HITS Daily Double


How Country Radio Caved to a Bunch of Busybodies--Though It Won't Stop Little Big Town's Smash

As you may have read in this morning’s story, “Girl Crush” by Capitol Nashville’s Little Big Town has been held back at Country radio—despite making huge strides at retail—due to a barrage of calls and emails from listeners claiming the song advanced “the Gay Agenda.”

How stupid is this? Let us count the ways.

It’s probably irrelevant that all this ginned-up listener outrage is based on a total misreading of the song, which is a clever take on jealousy. But it’s still galling that programmers simply backed off a great song out of fear of some boycott.

But wait, you say—weren’t they just respecting the wishes of their heartland, traditional-values audience?

I kinda doubt it. Reports about the calls suggest that some ultraconservative organization rallied its troops to contact stations and threaten to stop listening. Indeed, I suspect these callers were not a spontaneous legion of objectors but were in fact mobilized and given a script. If station personnel had kept them on the phone long enough to ask them what songs in the current rotation they did like, I rather imagine they would’ve hung up.
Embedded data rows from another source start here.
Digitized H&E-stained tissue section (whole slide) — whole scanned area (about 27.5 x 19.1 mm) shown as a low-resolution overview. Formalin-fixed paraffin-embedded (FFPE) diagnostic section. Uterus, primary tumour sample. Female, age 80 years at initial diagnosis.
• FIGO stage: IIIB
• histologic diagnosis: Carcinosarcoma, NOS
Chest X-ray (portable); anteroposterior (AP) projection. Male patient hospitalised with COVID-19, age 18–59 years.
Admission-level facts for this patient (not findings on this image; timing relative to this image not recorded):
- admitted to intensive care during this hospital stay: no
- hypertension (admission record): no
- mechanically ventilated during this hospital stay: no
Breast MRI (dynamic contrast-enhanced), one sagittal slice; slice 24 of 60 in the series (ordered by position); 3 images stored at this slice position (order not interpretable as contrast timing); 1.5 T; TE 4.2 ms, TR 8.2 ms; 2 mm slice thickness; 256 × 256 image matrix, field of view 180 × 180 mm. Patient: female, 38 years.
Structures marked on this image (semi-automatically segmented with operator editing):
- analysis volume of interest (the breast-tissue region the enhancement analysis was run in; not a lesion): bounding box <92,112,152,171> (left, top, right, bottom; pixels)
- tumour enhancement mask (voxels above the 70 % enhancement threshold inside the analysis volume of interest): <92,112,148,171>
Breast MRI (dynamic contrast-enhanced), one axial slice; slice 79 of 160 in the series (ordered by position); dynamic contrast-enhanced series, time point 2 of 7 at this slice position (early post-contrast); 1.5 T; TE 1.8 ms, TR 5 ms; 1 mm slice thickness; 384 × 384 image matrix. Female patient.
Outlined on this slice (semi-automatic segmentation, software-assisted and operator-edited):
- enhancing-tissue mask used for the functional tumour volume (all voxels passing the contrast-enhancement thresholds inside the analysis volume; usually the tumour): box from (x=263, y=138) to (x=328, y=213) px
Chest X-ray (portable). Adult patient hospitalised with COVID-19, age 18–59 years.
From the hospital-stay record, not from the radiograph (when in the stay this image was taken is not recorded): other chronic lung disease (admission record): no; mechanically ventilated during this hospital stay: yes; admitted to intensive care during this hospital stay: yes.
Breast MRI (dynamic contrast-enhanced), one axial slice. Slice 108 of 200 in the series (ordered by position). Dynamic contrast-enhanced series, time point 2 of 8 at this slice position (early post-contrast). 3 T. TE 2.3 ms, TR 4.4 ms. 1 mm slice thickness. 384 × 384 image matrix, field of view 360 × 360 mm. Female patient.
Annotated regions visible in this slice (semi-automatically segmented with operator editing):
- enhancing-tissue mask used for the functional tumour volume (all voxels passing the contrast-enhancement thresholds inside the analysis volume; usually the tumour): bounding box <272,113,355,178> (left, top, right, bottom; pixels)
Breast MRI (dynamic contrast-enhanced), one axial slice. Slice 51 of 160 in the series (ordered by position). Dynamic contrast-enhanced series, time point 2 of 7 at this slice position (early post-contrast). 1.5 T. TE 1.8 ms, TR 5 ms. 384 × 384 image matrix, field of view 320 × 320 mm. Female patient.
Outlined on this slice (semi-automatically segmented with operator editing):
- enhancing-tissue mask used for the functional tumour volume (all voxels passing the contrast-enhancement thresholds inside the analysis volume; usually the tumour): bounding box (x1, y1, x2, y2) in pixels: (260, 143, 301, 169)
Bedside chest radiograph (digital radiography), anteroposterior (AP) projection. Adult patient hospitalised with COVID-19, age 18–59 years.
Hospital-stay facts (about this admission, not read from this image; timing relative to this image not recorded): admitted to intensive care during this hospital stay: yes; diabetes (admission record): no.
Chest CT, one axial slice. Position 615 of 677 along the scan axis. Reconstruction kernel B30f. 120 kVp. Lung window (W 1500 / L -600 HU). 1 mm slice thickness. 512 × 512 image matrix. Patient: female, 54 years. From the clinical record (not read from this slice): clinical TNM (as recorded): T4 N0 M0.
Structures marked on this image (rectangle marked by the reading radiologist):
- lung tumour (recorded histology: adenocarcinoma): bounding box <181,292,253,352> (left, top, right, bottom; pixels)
Look: The Country form is evolving. It’s hipper, younger, more cosmopolitan, more hedonistic and more rock ‘n’ roll. It’s hard to imagine that its most avid listeners would be rattled by a bit of lesbian subtext.

Seriously, do we really believe that these outraged types are big fans of Florida Georgia Line, Eric Church and/or Luke Bryan? Not me—those songs are all about fornication and drunkenness and vanity. I’d bet you a dollar quite a few of those pious souls listen to gospel music exclusively. But if they were regular listeners and earnestly (if erroneously) took umbrage at the song, wouldn’t their threat to stop listening to the station over one tune ring hollow?

If I’m right, then a lack of courage and curiosity on the part of radio brass enabled a bunch of busybodies who don’t even listen to contemporary Country radio to keep a great song off the air.

Of course, limiting the track’s airplay isn’t going to stop it. In fact, in addition to being the #1 Country song at iTunes, it’s the #11 single overall (the band's full-length Pain Killer is #6 on the Country album chart, ahead of most of the format's superstars) . Which means Country radio has thus far only succeeded in sacrificing its equity in a potential smash. I expect “Girl Crush” to grow—perhaps in part because of the controversy, but mainly because it’s an excellent song that does what the genre does best: Present a familiar human drama in a creative way.

We’re all for advancing that agenda.